L'abécédaire portugais qui constitue la structure du Cul de Judas témoigne d'une volonté d'une réhabilitation dans le présent malgré le poids incessant du passé :
Nous avons passé vingt-sept mois ensemble dans le cul de Judas, vingt-sept mois d’angoisse et de mort, ensemble, dans les trous pourris, les sables de l’Est, les pistes des Quiocos et les tournesols du Cassanje, nous avons mangé le même mal du pays, la même merde, une poignée de main, une tape dans le dos, une vague étreinte, et voilà, les gens disparaissaient pliés sous le poids de leur bagage, par la porte d’armes, évaporés dans le tourbillon civil de la ville.
Le narrateur exprime d'ailleurs à son interlocutrice, à la fin de son oeuvre : "D'une certaine manière nous serons toujours en Angola, vous et moi, vous entendez, et je fais l'amour avec vous comme dans la paillotte du village Macao [...]" et "J'ai envie de vomir dans les w.-c. l'inconfort de ma mort quotidienne que je porte sur moi comme une pierre d'acide sur l'estomac, qui se ramifie dans mes veines et qui glisse le long de mes membres avec une fluidité huilée de terreur."
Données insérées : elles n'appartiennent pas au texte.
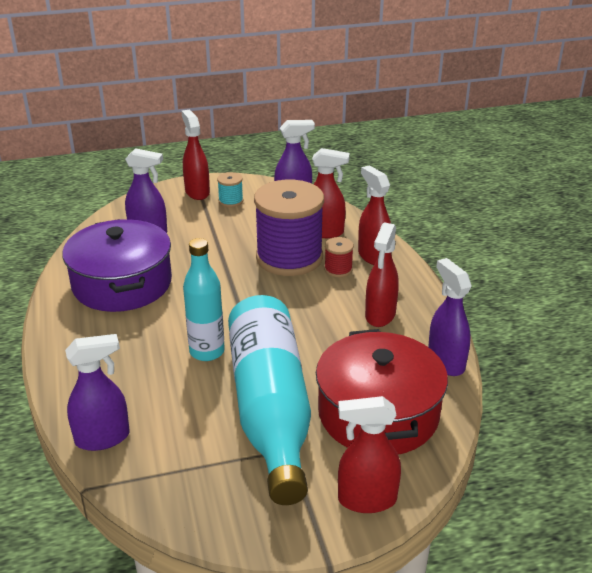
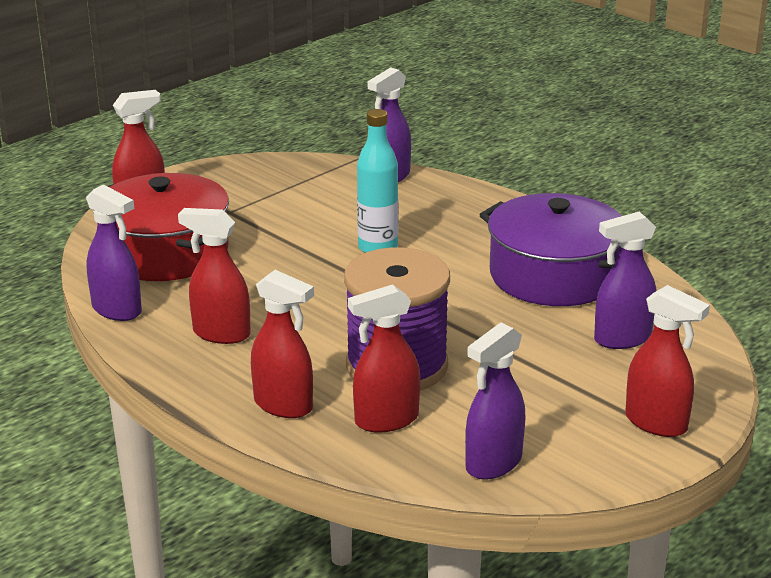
camera: 150 degrees right, 5 degrees down
turquoise spool [217,172,243,207] -> none
turquoise bottle [228,295,311,505] -> none
red spool [324,237,354,277] -> none
red spray bottle [365,223,399,327] -> red spray bottle turned 60 degrees counterclockwise [178,208,251,344]

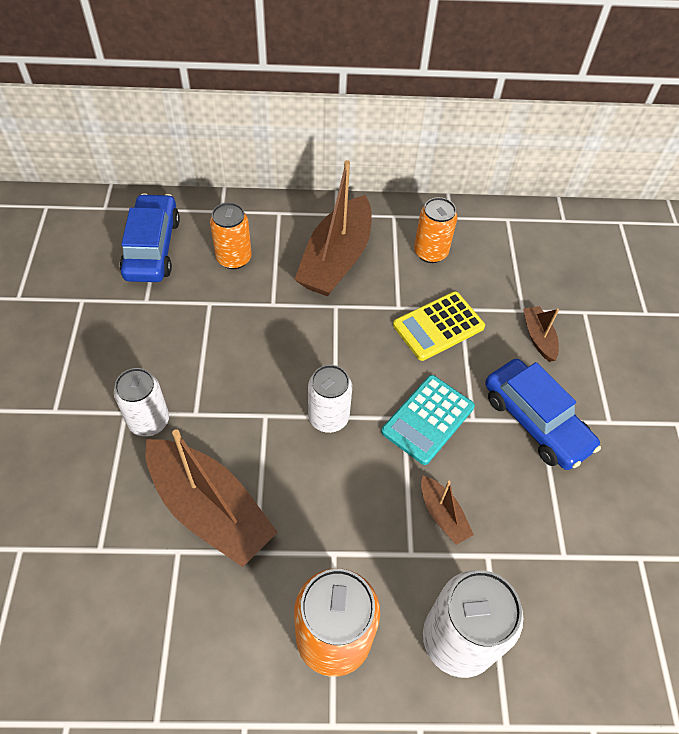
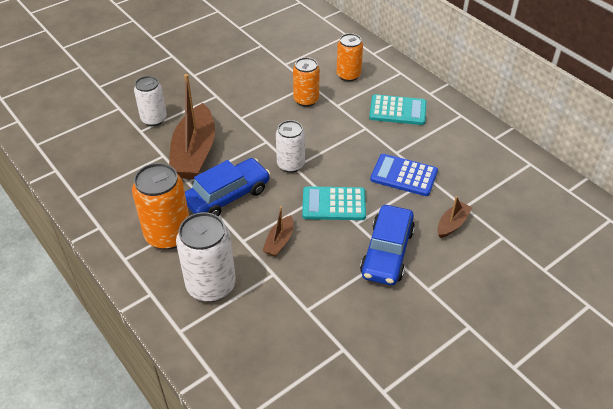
camera: 55 degrees right, 10 degrees down
white can [114,368,169,437] -> white can moved to [134,76,167,126]
blue car [120,193,180,282] -> blue car moved to [185,158,270,216]
brown boat [295,160,372,296] -> turquoise calculator [369,94,427,125]
yellow calculator [393,291,485,361] -> blue calculator [370,154,438,196]
orange can [414,197,457,263] -> orange can moved to [293,57,320,107]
    L'expérience de l'histoire et la poétique de la mémoire constituent une expérience du langage et de la structure narrative. Il y a analogie entre la mémoire de la perception de l'événement vécu et la mise en perspective littéraire de celle-ci. Ainsi ces trois auteurs, face à une poétique de la mémoire historique, de manières différentes mais avec également bon nombre de similitudes, font-ils naître en eux de nouveaux écrivains en s'essayant à de nouvelles techniques narratives.